Time for another Tune Into Technology, the perfect summer link-up because I have time to try out everyone's ideas for
and then steal 'em and say I did it all myself. Seriously Learning to the Core and iTeach 1:1 have a great thing going--so jump in this and share your tips too.
A few months ago I wrote about ThingLink (which is a pretty amazing website) that allows users to annotate images and digitally "write" on them with links, images, and quotes, and/or your own typing.

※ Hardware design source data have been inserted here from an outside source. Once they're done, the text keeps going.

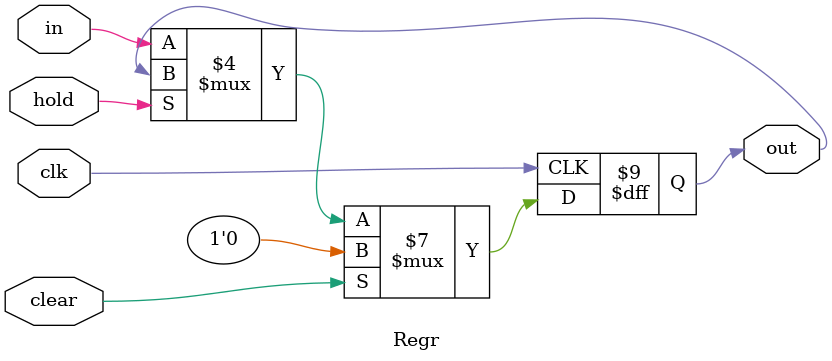
<source format=v>
/*
* Register that can be cleared or held
* Useful for passing data between CPU stages
*/

module Regr(
    input clk,
    input clear,
    input hold,
    input wire [N-1:0] in,
    output reg [N-1:0] out
);

parameter N = 1;

always @(posedge clk)
begin
    if (clear)
        out <= {N{1'b0}};
    else if (hold)
        out <= out;
    else
        out <= in;
end

initial
begin
    out <= {N{1'b0}};
end

endmodule
</source>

It's really easy to use and I was jazzed up when Jen at Tech With Jen wrote about and shared some of the uses with it. So of course, I had to go and check it out. Then I knew I'd need to find a way to use it..and I did.
Then in April, Jeanette from Third Grade Galore (who I teach with) and I got together to figure out a culmination project for her students after they read the book Charlette's Web. We discussed it for a while and I share the idea of using ThingLink with her (and she ran with it). It would be a good use of technology and reading skills intertwining with one another.
For their final project (and I hope I'm getting all the details correct) were going to create an interactive ThingLink with three of the most important parts from the book.
Here is what a finished one looked like:
Here were the steps students took:
- Pick three important plot points from the book. Students could decide which ones they picked and why.
- They had to draw what those scenes were (using those inference skills).
- Jeanette and students took photos of each set of three pictures.
- Upload to ThingLink.
- Students then typed in what was happening in each scene.
- BOOM! All Done (but this actually took the kids a little more time)
I love seeing the combination of art, reading, and technology all coming together (and pretty seamlessly too). This is a project that allows students at all different learning levels to differentiate for themselves as they work. Some kids only wrote one detail per image, while others wrote almost a paragraph and had multiple links on images. This isn't even including the peer review where students could leave comments.
- ThingLink is free, they also have an educator portion too.
- It can be used on computers and mobile devices.
- You can use images from the inter webs or upload your own.
- Almost all ThingLink creations are public and easy to access.
- All can be embedded in sites (much like I've done with these)
In closing..if you get a chance check out ThingLink and give it a try.
You will love it and be happier than a bear in a swimming pool.